DESCRIPTION OF THE TASK:
Copy the stretch from the start of the items through the line containing "Cortile del Monastero" character for character.

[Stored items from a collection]

▶

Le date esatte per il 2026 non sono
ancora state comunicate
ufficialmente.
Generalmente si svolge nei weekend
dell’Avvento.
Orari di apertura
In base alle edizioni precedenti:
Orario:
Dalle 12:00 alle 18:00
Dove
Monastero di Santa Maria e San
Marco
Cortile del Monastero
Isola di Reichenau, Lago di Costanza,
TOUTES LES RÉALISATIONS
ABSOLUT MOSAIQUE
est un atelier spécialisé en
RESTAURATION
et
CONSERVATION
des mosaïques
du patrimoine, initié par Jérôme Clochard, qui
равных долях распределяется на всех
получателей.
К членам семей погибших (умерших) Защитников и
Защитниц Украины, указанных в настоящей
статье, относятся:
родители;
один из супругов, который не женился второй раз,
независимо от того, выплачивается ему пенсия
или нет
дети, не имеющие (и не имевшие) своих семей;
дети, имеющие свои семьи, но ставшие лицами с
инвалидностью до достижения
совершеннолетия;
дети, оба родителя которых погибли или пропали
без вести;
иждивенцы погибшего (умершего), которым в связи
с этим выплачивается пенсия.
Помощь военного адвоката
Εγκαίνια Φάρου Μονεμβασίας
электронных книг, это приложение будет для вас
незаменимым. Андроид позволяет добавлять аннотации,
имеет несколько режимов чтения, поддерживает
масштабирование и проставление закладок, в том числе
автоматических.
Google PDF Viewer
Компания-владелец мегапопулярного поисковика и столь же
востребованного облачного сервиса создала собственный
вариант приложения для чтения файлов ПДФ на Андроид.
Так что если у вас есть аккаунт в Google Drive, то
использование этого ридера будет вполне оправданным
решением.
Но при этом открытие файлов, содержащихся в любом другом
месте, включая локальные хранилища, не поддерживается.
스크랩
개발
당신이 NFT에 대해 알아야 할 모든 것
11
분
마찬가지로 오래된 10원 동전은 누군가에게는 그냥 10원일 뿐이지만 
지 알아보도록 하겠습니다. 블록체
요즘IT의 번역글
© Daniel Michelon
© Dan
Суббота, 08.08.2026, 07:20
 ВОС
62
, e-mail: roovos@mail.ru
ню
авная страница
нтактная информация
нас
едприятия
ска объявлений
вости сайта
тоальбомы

◀

SOLUTION TO THIS PROBLEM:
Le date esatte per il 2026 non sono
ancora state comunicate
ufficialmente.
Generalmente si svolge nei weekend
dell’Avvento.
Orari di apertura
In base alle edizioni precedenti:
Orario:
Dalle 12:00 alle 18:00
Dove
Monastero di Santa Maria e San
Marco
Cortile del Monastero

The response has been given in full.